Then trained for a few hundred epochs with no issues.

So more details would probably be required to address this.

mazabou commented 3 years ago

Thank you both! I rerun with a fresh environment and a fresh clone of the repository just in case, but still got the same error. I think the issue might be in the data file I am using? I followed the same steps except that I replaced DATAPATH, TRAIN_FILENAME and TEST_FILENAME to use the provided lfads_lorenz.h5 file. This is how the config file was changed:

CHECKPOINT_DIR: "runs/"
DATA:
  DATAPATH: "/data"
  TRAIN_FILENAME: 'lfads_lorenz.h5'
  VAL_FILENAME: 'lfads_lorenz.h5'

max_spikes is equal to 23 I added these lines in src/model.py after line 292:

    def forward(self, src, mask_labels, **kwargs):
        print('input src.max', src.max())
        src = src.permute(1, 0, 2) # t x b x n
        src = self.embedder(src) * self.scale
        print('embedder output src.max', src.max())
        src = self.pos_encoder(src)

And this is what I get:

input src.max 17
embedder output src.max tensor(0.7336, grad_fn=<MaxBackward1>)
mazabou commented 3 years ago

I used a docker image on a different machine, so this should be independent from any of my setups:

docker run --rm -ti continuumio/anaconda3 /bin/bash

Here I install some requirements, clone the repo and create the conda env

apt-get update
apt-get install gcc python3-dev vim

# install git lfs
curl -s https://packagecloud.io/install/repositories/github/git-lfs/script.deb.sh | bash
apt-get install git-lfs
git lfs install

cd home/
git lfs clone https://github.com/snel-repo/neural-data-transformers.git
cd neural-data-transformers/
conda env create -f environment.yml
export PYTHONPATH=.

Then I modify the lorenz configuration file as follows:

CHECKPOINT_DIR: "runs/"
DATA:
  DATAPATH: "/data"
  TRAIN_FILENAME: 'lfads_lorenz.h5'
  VAL_FILENAME: 'lfads_lorenz.h5'

and run the training

vim configs/arxiv/lorenz.yaml
./scripts/train.sh arxiv/lorenz

I also try generating the autonomous chaotic RNN data (the generate_chaotic_rnn_data.py file required some changes because the tensorflow version in environment.yml does not work, so I changed import tensorflow as tf to import tensorflow.compat.v1 as tf and also also converted ndatasets to an int in line 133). Then I am able to generate the data

cd data/
vim chaotic_rnn/gen_synth_data_no_inputs.sh
vim chaotic_rnn/generate_chaotic_rnn_data.py 
./chaotic_rnn/gen_synth_data_no_inputs.sh 
cd ..

#### [Data records]
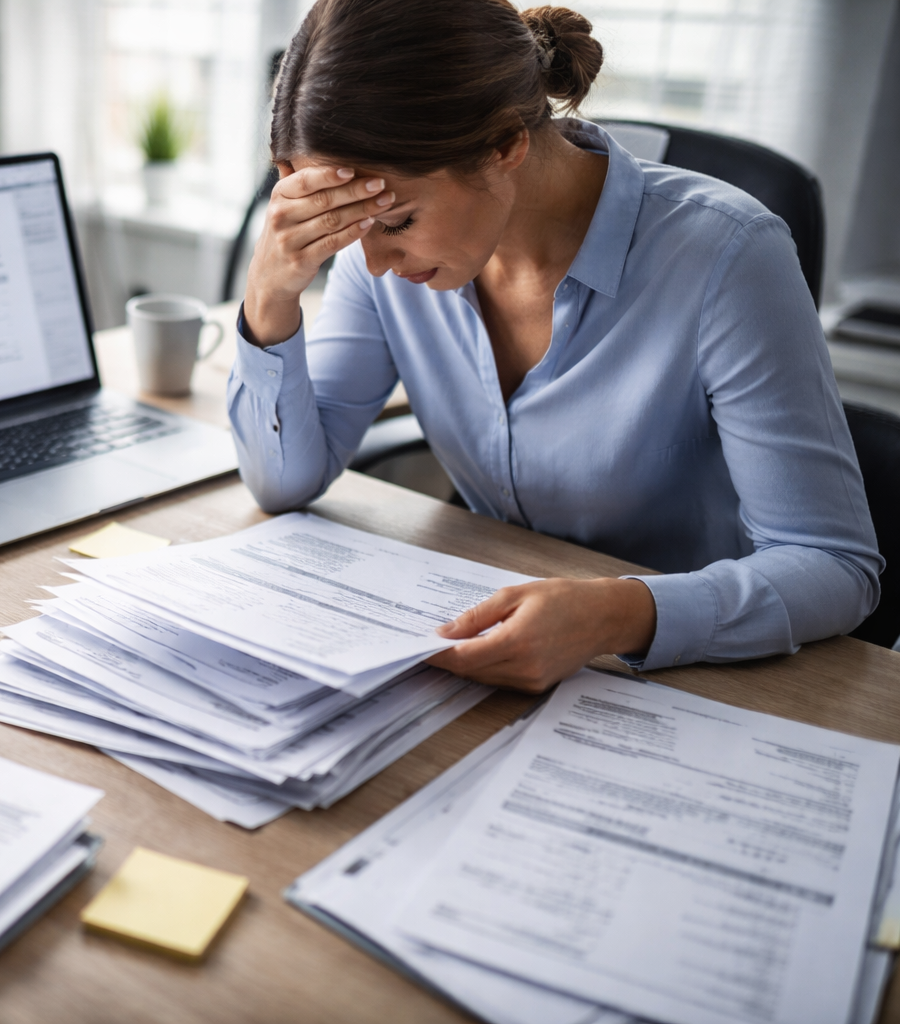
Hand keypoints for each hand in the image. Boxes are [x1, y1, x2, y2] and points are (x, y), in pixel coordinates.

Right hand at [244, 163, 394, 345]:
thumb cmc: (286, 233)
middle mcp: (281, 216)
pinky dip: (353, 233)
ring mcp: (290, 240)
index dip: (330, 174)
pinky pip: (333, 243)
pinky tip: (369, 223)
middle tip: (380, 184)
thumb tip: (307, 149)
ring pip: (332, 221)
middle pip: (324, 200)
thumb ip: (297, 183)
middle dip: (356, 191)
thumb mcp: (284, 206)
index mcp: (279, 196)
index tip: (354, 170)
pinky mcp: (302, 261)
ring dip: (361, 210)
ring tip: (384, 202)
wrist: (269, 275)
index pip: (306, 180)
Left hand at [426, 577, 656, 692]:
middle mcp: (524, 668)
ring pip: (483, 678)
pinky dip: (485, 668)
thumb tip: (445, 632)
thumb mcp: (515, 596)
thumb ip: (477, 616)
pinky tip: (480, 652)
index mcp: (517, 642)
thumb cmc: (563, 599)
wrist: (603, 617)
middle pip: (470, 671)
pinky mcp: (537, 686)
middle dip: (447, 660)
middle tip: (429, 645)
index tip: (419, 648)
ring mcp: (532, 681)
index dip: (437, 655)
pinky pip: (500, 680)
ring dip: (465, 665)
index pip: (463, 657)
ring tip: (450, 646)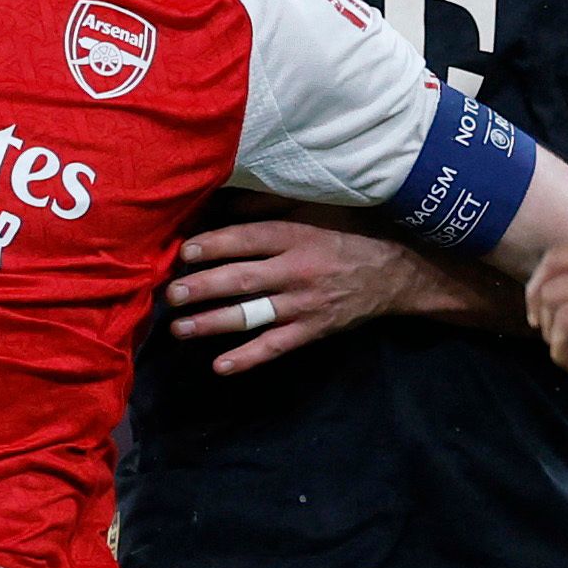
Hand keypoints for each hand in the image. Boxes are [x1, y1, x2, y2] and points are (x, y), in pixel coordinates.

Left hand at [163, 217, 478, 371]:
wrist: (396, 273)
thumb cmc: (350, 234)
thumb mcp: (318, 208)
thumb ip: (272, 204)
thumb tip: (226, 200)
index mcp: (297, 235)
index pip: (248, 239)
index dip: (214, 245)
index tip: (183, 252)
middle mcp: (297, 270)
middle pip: (243, 279)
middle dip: (203, 288)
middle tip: (171, 294)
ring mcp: (304, 305)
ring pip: (252, 316)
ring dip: (213, 323)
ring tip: (180, 328)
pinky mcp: (312, 331)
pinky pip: (275, 347)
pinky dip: (247, 359)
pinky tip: (219, 367)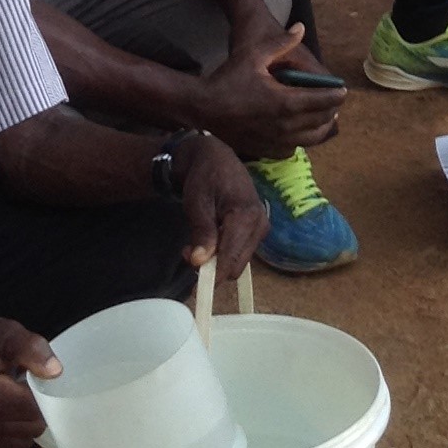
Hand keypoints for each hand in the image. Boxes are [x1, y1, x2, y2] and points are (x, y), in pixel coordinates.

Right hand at [0, 309, 57, 447]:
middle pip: (32, 429)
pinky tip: (12, 405)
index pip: (36, 411)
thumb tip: (56, 372)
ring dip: (29, 421)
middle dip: (40, 409)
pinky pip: (6, 442)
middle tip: (36, 385)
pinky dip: (15, 429)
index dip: (49, 395)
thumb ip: (33, 351)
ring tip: (22, 395)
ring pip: (21, 440)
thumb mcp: (7, 333)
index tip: (48, 380)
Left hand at [175, 135, 268, 281]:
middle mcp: (259, 224)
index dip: (213, 277)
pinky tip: (209, 240)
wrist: (216, 159)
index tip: (195, 288)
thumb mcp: (197, 203)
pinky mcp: (257, 230)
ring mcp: (261, 228)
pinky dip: (223, 253)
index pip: (231, 259)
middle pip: (236, 264)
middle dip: (213, 267)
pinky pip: (240, 252)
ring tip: (195, 243)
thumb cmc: (204, 178)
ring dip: (217, 260)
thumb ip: (201, 233)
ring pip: (238, 261)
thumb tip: (199, 262)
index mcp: (246, 216)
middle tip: (187, 253)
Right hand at [195, 27, 344, 159]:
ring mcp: (274, 141)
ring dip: (321, 129)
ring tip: (325, 118)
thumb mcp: (254, 55)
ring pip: (309, 139)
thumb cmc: (228, 78)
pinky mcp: (264, 150)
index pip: (321, 101)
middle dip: (332, 112)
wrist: (202, 106)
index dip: (335, 96)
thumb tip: (300, 27)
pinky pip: (291, 149)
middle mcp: (283, 125)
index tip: (343, 91)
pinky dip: (301, 140)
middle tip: (335, 103)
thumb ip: (281, 43)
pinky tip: (300, 131)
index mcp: (285, 102)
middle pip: (320, 122)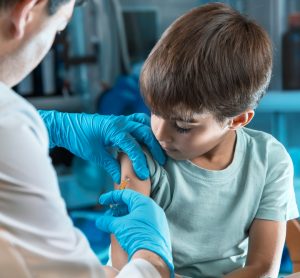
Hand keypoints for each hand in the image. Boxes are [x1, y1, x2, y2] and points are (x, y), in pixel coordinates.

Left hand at [39, 110, 165, 182]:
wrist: (66, 125)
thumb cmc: (78, 138)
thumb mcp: (94, 154)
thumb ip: (111, 165)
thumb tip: (122, 178)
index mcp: (113, 129)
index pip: (133, 146)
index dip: (140, 162)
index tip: (144, 174)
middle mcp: (120, 122)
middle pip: (145, 132)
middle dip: (155, 146)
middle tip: (161, 160)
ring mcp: (120, 119)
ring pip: (143, 123)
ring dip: (152, 135)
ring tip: (157, 148)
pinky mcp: (118, 120)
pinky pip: (136, 120)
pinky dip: (144, 127)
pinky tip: (146, 138)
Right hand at [96, 190, 173, 276]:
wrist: (152, 256)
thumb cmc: (136, 236)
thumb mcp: (119, 226)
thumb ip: (108, 221)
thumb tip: (99, 221)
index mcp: (144, 203)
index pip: (126, 194)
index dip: (112, 197)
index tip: (102, 201)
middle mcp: (153, 208)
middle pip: (131, 204)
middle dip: (117, 209)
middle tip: (108, 215)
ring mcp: (157, 219)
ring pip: (137, 214)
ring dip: (124, 217)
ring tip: (114, 224)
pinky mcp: (159, 229)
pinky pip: (143, 222)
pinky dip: (132, 224)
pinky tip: (124, 230)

#### [Task set]
• 1. Please list every file path that the training-error thread opens with the vim command.
• 2. Answer these questions from the training-error thread:
(a) What value is max_spikes equal to?
(b) Which docker image is run?
(c) On which line of generate_chaotic_rnn_data.py was ndatasets converted to an int?
• 3. Print the part of the training-error thread starting with "src = src.permute(1, 0, 2)" and going on through "src = self.pos_encoder(src)".
The records come from a separate source.

#### [Task results]
• 1.
configs/arxiv/lorenz.yaml
chaotic_rnn/gen_synth_data_no_inputs.sh
chaotic_rnn/generate_chaotic_rnn_data.py

• 2.
(a) 23
(b) continuumio/anaconda3
(c) Line 133

• 3.
src = src.permute(1, 0, 2) # t x b x n
        src = self.embedder(src) * self.scale
        print('embedder output src.max', src.max())
        src = self.pos_encoder(src)